= TRECHO SELECIONADO =

○ ○ ○ ○ ○

A menina de 13 anos que teve aborto negado pela Justiça de Goiás conseguiu a autorização para o procedimento, concedido pela presidente do Supremo Tribunal de Justiça (STJ), Maria Thereza de Assis Moura. A adolescente engravidou após ter sido vítima de estupro e, por contrariedade do pai, do hospital, e posteriormente da juiza, teve a interrupção da gravidez, que é permitida por lei, negada.
A decisão da presidente do STJ, proferida na última quarta-feira (24), atende um habeas corpus apresentado pela defesa da menina, por meio da Defensoria Pública de Goiás, e foi informado em primeira mão pela coluna da jornalista Mônica Bergamo, da Folha de S.Paulo. A magistrada destacou que a autorização tem como objetivo acabar com o constrangimento ao qual a adolescente foi submetida com todo esse imbróglio. “A situação que se apresenta impõe a imediata intervenção desta corte para fazer cessar o constrangimento ilegal a que se encontra submetida a paciente”, afirma a ministra Maria Thereza.
A presidente do STJ ainda pontuou que a decisão também parte de um ponto de vista pessoal dela. A magistrada denominou a ação da Justiça de Goiás como “presunção absoluta de violência”, já que além de ter sido vítima de estupro de vulnerável, a menina precisou passar por tantas negligências.
Maria Thereza destacou que o procedimento recomendado para a vítima, que já ultrapassou a 30ª semana de gravidez, chamado de assistolia fetal, é recomendado pela OMS (Organização Mundial da Saúde) para gestações tardias. A ministra aproveitou para ressaltar que, embora o pai da menina se oponha à intervenção, há consentimento da própria gestante e também de sua mãe para que seja feito o aborto.
Por fim, argumentou: “Convém salientar, ainda, que a resolução do Conselho Federal de Medicina (CFM) que proibia o procedimento de assistolia fetal está suspensa por decisão do ministro do Supremo Tribunal Federal Alexandre de Moraes”, concluiu a presidente da corte.
O caso ganhou repercussão nacional após a negativa do procedimento de aborto pela Justiça de Goiás vir à tona em reportagem do Intercept Brasil e do O Popular. Quando decidiu interromper a gravidez, a menina estava na 18ª semana de gestação, no entanto, por contrariedade do pai e – de acordo com os portais que acompanharam os autos do processo – impedida pelo hospital responsável, ela precisou recorrer a autorização legal, que também lhe foi negada, estendendo a decisão de que ela mantivesse o feto até que uma cesareana pudesse ser feita, após a 30ª semana.

○ ○ ○ ○ ○

= AMOSTRA DOS DADOS =
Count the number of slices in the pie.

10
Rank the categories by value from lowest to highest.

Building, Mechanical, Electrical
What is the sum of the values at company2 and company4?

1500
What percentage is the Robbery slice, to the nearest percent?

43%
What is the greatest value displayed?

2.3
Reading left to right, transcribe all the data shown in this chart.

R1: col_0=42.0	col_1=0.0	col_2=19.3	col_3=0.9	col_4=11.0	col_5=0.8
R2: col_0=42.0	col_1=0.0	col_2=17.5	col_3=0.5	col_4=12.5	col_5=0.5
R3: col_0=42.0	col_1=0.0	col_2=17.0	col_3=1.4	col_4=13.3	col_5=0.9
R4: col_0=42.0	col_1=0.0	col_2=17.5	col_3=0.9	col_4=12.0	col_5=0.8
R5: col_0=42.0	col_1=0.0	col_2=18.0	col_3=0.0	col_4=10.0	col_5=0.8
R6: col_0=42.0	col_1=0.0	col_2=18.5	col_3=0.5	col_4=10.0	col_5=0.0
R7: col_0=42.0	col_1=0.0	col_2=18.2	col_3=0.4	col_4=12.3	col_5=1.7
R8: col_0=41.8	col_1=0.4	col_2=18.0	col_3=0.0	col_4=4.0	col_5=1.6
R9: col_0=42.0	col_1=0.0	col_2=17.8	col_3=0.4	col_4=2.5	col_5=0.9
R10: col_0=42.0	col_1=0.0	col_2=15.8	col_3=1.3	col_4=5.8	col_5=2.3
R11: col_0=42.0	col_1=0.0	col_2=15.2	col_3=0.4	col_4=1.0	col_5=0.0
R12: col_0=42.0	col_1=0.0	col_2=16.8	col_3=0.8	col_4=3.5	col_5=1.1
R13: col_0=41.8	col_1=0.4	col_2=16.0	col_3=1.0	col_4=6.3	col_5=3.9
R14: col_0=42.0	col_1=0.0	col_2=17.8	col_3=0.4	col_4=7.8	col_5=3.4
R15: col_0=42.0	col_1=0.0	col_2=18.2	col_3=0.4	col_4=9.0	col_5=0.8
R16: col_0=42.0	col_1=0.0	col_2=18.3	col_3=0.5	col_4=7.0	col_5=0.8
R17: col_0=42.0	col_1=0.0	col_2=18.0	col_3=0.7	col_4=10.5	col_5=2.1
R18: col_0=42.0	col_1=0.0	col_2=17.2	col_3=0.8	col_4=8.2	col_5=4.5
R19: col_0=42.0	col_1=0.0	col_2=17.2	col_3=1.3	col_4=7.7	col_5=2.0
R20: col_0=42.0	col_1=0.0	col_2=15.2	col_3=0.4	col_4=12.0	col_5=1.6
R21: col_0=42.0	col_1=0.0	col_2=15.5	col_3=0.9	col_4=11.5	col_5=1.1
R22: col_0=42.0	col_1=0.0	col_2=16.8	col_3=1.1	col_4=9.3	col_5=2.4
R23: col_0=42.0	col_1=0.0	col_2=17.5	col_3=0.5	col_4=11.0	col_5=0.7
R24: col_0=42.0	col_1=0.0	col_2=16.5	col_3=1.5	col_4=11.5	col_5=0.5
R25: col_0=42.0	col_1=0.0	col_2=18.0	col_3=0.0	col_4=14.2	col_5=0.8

○ ○ ○ ○ ○

= ATIVIDADE 1 =
Indique em que semana de gestação a menina estava quando decidiu interromper a gravidez, conforme o trecho selecionado.
= ATIVIDADE 2 =
Resuma o trecho selecionado em duas frases.
= ATIVIDADE 3 =
Dê continuidade à notícia sobre a autorização do aborto da menina de 13 anos a partir do ponto em que ela termina.

= RESPOSTA FINAL 1 =
Ela estava na 18ª semana de gestação.

= RESPOSTA FINAL 2 =
A presidente do STJ, Maria Thereza de Assis Moura, autorizou o aborto de uma menina de 13 anos vítima de estupro, procedimento que havia sido negado pela Justiça de Goiás após a oposição do pai e do hospital. A decisão atendeu a um habeas corpus da Defensoria Pública de Goiás e ressaltou que a gestante e sua mãe consentem com a assistolia fetal, procedimento recomendado pela OMS para gestações tardias.

= RESPOSTA FINAL 3 =
As apurações jornalísticas dos veículos em questão constataram que houve uma mobilização da própria Justiça para que a adolescente mantivesse a gestação até um parto antecipado, para tentar preservar a vida do feto. A decisão da Justiça goiana gerou comoção nacional e resultou em protestos de ativistas em prol dos direitos das mulheres. Conforme a legislação brasileira, em casos de estupro de vulnerável, o aborto é um direito constitucional.
Após a negativa da juíza de Goiás, a defesa da menina alegou que as decisões do tribunal goiano ignoraram a vontade da vítima e a recomendação médica do profissional que a acompanha, “incorrendo em grave constrangimento ilegal à sua vida e liberdade”. Além de ser uma gravidez considerada de risco, devido a idade precoce da menina, no decorrer do processo ela também apresentou sofrimento psíquico, tendo ameaçado tomar remédios para interromper a gestação sozinha e colocado a própria vida em risco.
Com efeito, o habeas corpus apresentado ao STJ pela defesa cita um parecer elaborado pela equipe do Hospital Estadual da Mulher (Hemu), que atendeu a adolescente em Goiânia. Os médicos afirmam que a antecipação do parto, como sugerido pelo Tribunal de Justiça de Goiás (TJGO), seria um processo doloroso para a menina. O documento técnico confirma, ainda, que a antecipação do parto geraria “elevado risco de complicações”, e que a taxa de sobrevida do feto seria baixa.
Em resposta à decisão do TJGO, a ministra das Mulheres, Cida Gonçalves, também chegou a se manifestar nas redes sociais. A representante da pasta afirmou que o Ministério acompanhava a situação da adolescente e mencionou o direito constitucional da menor em realizar o procedimento de aborto.
Na ocasião, Cida lembrou que a legislação brasileira é clara ao dizer que se a gravidez é decorrente de estupro, põe em risco a vida da gestante ou há anencefalia, a mulher tem o direito de interrompê-la. “Como falamos tantas vezes nas últimas semanas, criança não é mãe, estuprador não é pai e a vida de uma criança corre risco se mantida a gravidez. Não podemos admitir nenhum retrocesso nos direitos das meninas e mulheres”, escreveu a ministra.